QBARS - v18n1 The Dues of The American Rhododendron Society

The Dues of the American Rhododendron Society

As was indicated in the October Bulletin, the Governing Board feels that the dues should be raised. As the dues were established in the By-Laws at $5.00 per year when the society was founded, some seventeen years ago, any change in the dues structure will have to be approved by the membership.
The Board has recommended that the By-Laws be amended, as indicated on another page of this Bulletin, to permit the amount of the annual dues to be set by the Board. This is the procedure in most national organizations as it permits the elected representatives who have the responsibility of managing the affairs of the society, and who know its needs and limitations, to specify the amount of the dues. This permits the Board to make changes if necessary, depending on the general condition of the economy, the progress of inflation, and the needs of the society.
Frequent changes are hardly to be expected in view of the fact that the Directors have operated for seventeen years on the amount set at the founding of the society. The Board realizes that frequent changes would be disturbing, and probably irritating, to the membership. That is undoubtedly one of the reasons why they suggested that the dues should be raised to $7.50 per year. A smaller raise would, of course, permit the society to function but might result in the need for an additional revision much sooner than if the dues were raised to $7.50 at one time.
The society has been able to operate up to this point with a dues level of $5.00 because of economical administration and because of receipts from the books published by the society each five years. At the present time the society has a reserve fund for the publication of the next book, due in 1966, but otherwise has a very small cash balance.

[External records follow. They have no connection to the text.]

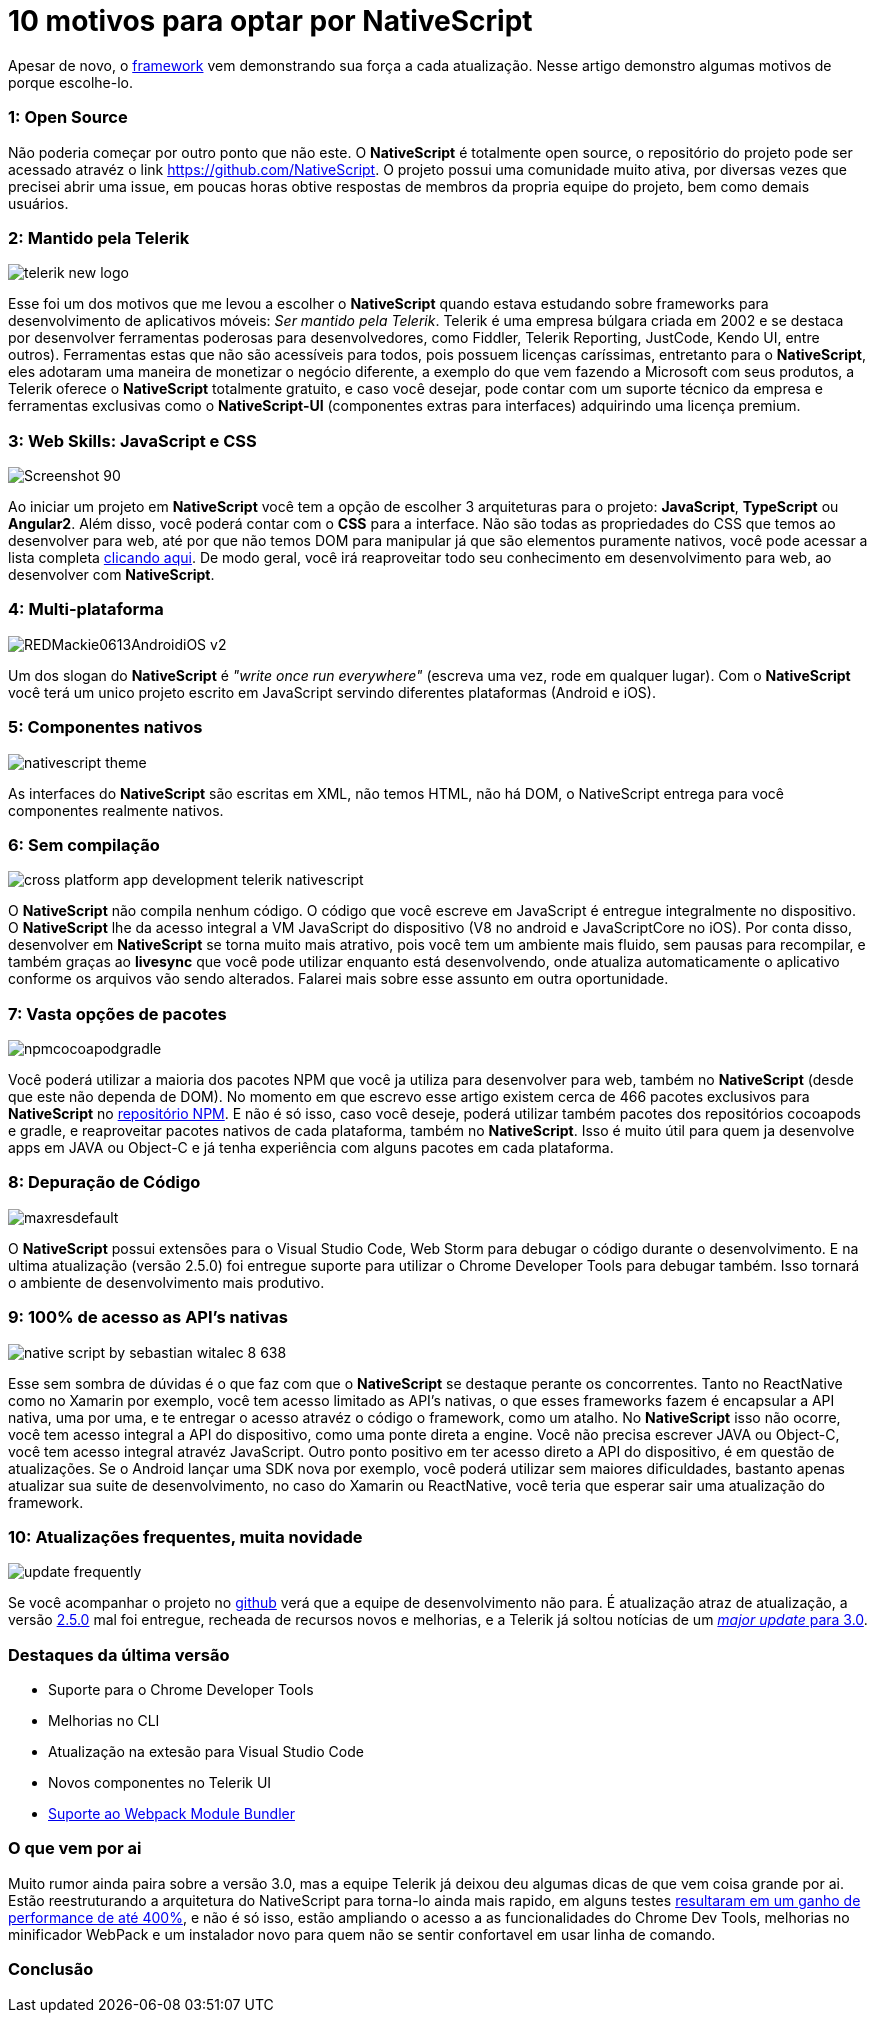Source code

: = 10 motivos para optar por NativeScript
:hp-tags: Blog
:hp-alt-title: Por que escolher NativeScript?
:hp-image: http://www.revista.espiritolivre.org/wp-content/uploads/2015/03/nativescript.png

Apesar de novo, o http://nativescript.org/[framework] vem demonstrando sua força a cada atualização. Nesse artigo demonstro algumas motivos de porque escolhe-lo.

=== 1: Open Source
Não poderia começar por outro ponto que não este. O *NativeScript* é totalmente open source, o repositório do projeto pode ser acessado atravéz o link https://github.com/NativeScript[]. O projeto possui uma comunidade muito ativa, por diversas vezes que precisei abrir uma issue, em poucas horas obtive respostas de membros da propria equipe do projeto, bem como demais usuários.

=== 2: Mantido pela Telerik
image::http://lrdnug.org/images/logos/telerik_new-logo.png[]
Esse foi um dos motivos que me levou a escolher o *NativeScript* quando estava estudando sobre frameworks para desenvolvimento de aplicativos móveis: _Ser mantido pela Telerik_. Telerik é uma empresa búlgara criada em 2002 e se destaca por desenvolver ferramentas poderosas para desenvolvedores, como Fiddler, Telerik Reporting, JustCode, Kendo UI, entre outros). Ferramentas estas que não são acessíveis para todos, pois possuem licenças caríssimas, entretanto para o *NativeScript*, eles adotaram uma maneira de monetizar o negócio diferente, a exemplo do que vem fazendo a Microsoft com seus produtos, a Telerik oferece o *NativeScript* totalmente gratuito, e caso você desejar, pode contar com um suporte técnico da empresa e ferramentas exclusivas como o *NativeScript-UI* (componentes extras para interfaces) adquirindo uma licença premium.

=== 3: Web Skills: JavaScript e CSS
image::https://image.ibb.co/hcbXwF/Screenshot_90.png[]
Ao iniciar um projeto em *NativeScript* você tem a opção de escolher 3 arquiteturas para o projeto: *JavaScript*, *TypeScript* ou *Angular2*. Além disso, você poderá contar com o *CSS* para a interface. Não são todas as propriedades do CSS que temos ao desenvolver para web, até por que não temos DOM para manipular já que são elementos puramente nativos, você pode acessar a lista completa https://docs.nativescript.org/ui/styling#supported-css-properties[clicando aqui]. De modo geral, você irá reaproveitar todo seu conhecimento em desenvolvimento para web, ao desenvolver com *NativeScript*.

=== 4: Multi-plataforma
image::https://adtmag.com/~/media/ECG/redmondmag/Images/introimages/REDMackie0613AndroidiOS_v2.jpg[]
Um dos slogan do *NativeScript* é _"write once run everywhere"_ (escreva uma vez, rode em qualquer lugar). Com o *NativeScript* você terá um unico projeto escrito em JavaScript servindo diferentes plataformas (Android e iOS). 

=== 5: Componentes nativos
image::http://www.hybridtonative.com/images/nativescript-theme.png[]
As interfaces do *NativeScript* são escritas em XML, não temos HTML, não há DOM, o NativeScript entrega para você componentes realmente nativos.

=== 6: Sem compilação
image::https://superdevresources.com/wp-content/uploads/2014/06/cross-platform-app-development-telerik-nativescript.png[]
O *NativeScript* não compila nenhum código. O código que você escreve em JavaScript é entregue integralmente no dispositivo. O *NativeScript* lhe da acesso integral a VM JavaScript do dispositivo (V8 no android e JavaScriptCore no iOS). Por conta disso, desenvolver em *NativeScript* se torna muito mais atrativo, pois você tem um ambiente mais fluido, sem pausas para recompilar, e também graças ao *livesync* que você pode utilizar enquanto está desenvolvendo, onde atualiza automaticamente o aplicativo conforme os arquivos vão sendo alterados. Falarei mais sobre esse assunto em outra oportunidade.


=== 7: Vasta opções de pacotes
image::https://image.ibb.co/gHEViv/npmcocoapodgradle.png[]
Você poderá utilizar a maioria dos pacotes NPM que você ja utiliza para desenvolver para web, também no *NativeScript* (desde que este não dependa de DOM). No momento em que escrevo esse artigo existem cerca de 466 pacotes exclusivos para *NativeScript* no https://www.npmjs.com/search?q=nativescript[repositório NPM]. E não é só isso, caso você 
deseje, poderá utilizar também pacotes dos repositórios cocoapods e gradle, e reaproveitar pacotes nativos de cada plataforma, também no *NativeScript*. Isso é muito útil para quem ja desenvolve apps em JAVA ou Object-C e já tenha experiência com alguns pacotes em cada plataforma.

=== 8: Depuração de Código
image::https://i.ytimg.com/vi/KQHJewS3tqA/maxresdefault.jpg[]
O *NativeScript* possui extensões para o Visual Studio Code, Web Storm para debugar o código durante o desenvolvimento. E na ultima atualização (versão 2.5.0) foi entregue suporte para utilizar o Chrome Developer Tools para debugar também. Isso tornará o ambiente de desenvolvimento mais produtivo.

=== 9: 100% de acesso as API's nativas
image::https://image.slidesharecdn.com/nativescriptlondonmobiledev-150109075452-conversion-gate02/95/native-script-by-sebastian-witalec-8-638.jpg?cb=1420811743[]
Esse sem sombra de dúvidas é o que faz com que o *NativeScript* se destaque perante os concorrentes. Tanto no ReactNative como no Xamarin por exemplo, você tem acesso limitado as API's nativas, o que esses frameworks fazem é encapsular a API nativa, uma por uma, e te entregar o acesso atravéz o código o framework, como um atalho. No *NativeScript* isso não ocorre, você tem acesso integral a API do dispositivo, como uma ponte direta a engine. Você não precisa escrever JAVA ou Object-C, você tem acesso integral atravéz JavaScript. Outro ponto positivo em ter acesso direto a API do dispositivo, é em questão de atualizações. Se o Android lançar uma SDK nova por exemplo, você poderá utilizar sem maiores dificuldades, bastanto apenas atualizar sua suite de desenvolvimento, no caso do Xamarin ou ReactNative, você teria que esperar sair uma atualização do framework.

=== 10: Atualizações frequentes, muita novidade
image::http://www.heliosdesign.co.za/export/sites/helios/blog/images3/update-frequently.jpg[]
Se você acompanhar o projeto no https://github.com/nativescript/[github] verá que a equipe de desenvolvimento não para. É atualização atraz de atualização, a versão https://www.nativescript.org/blog/nativescript-25-is-now-available[2.5.0] mal foi entregue, recheada de recursos novos e melhorias, e a Telerik já soltou notícias de um https://www.nativescript.org/blog/sneak-preview-of-nativescript-3.0[_major update_ para 3.0]. 

=== Destaques da última versão

* Suporte para o Chrome Developer Tools
* Melhorias no CLI
* Atualização na extesão para Visual Studio Code
* Novos componentes no Telerik UI
* https://webpack.github.io/[Suporte ao Webpack Module Bundler]

=== O que vem por ai 
Muito rumor ainda paira sobre a versão 3.0, mas a equipe Telerik já deixou deu algumas dicas de que vem coisa grande por ai. Estão reestruturando a arquitetura do NativeScript para torna-lo ainda mais rapido, em alguns testes https://www.nativescript.org/blog/sneak-preview-of-nativescript-3.0[resultaram em um ganho de performance de até 400%], e não é só isso, estão ampliando o acesso a as funcionalidades do Chrome Dev Tools, melhorias no minificador WebPack e um instalador novo para quem não se sentir confortavel em usar linha de comando.

=== Conclusão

It was felt by the Directors that a society such as ours should have a larger cash reserve to carry it over emergency periods if such should occur. More to the point perhaps was the feeling that we should have enough cash on hand to be able to undertake additional services to the members and possibly to help finance activities which might increase knowledge about rhododendrons. Such projects might include plant exploring expeditions, although of course any contribution we might make would be rather small and certainly we are not anticipating organizing or substantially financing any such explorations. The same might be said with respect to fundamental research being conducted in connection with rhododendron culture, propagation, breeding, or pest control. Sometimes the contribution of a small sum will encourage a piece of research, at an experiment station or university which would otherwise not be started. The Directors have no specific projects in mind but simply felt that a society as large as ours should have the means to at least encourage exploration or research which promise to yield important knowledge about rhododendrons.
Although the Directors indicated that they felt the dues should be raised to $7.50 they could not make any definite move in this direction until the By-Laws have been amended, and so any increase in dues, if voted, would become effective not sooner than the year 1965. Members who have strong feelings one way or the other are invited to make their feelings known to one of the Directors or officers of the society.
If the By-Laws are amended to permit an increase in the dues the whole matter will undoubtedly be reviewed by the Governing Body and, if a raise is voted for 1965, an announcement will be published in the October, 1964, Bulletin.
The distribution of dues, as between the chapter and the society, is another thing which will be considered further by the Board. It is planned that a brief survey will be made of methods used by various chapters to raise money for their own use. Some have apparently been quite successful, others may see a need for a greater amount from the dues for local use.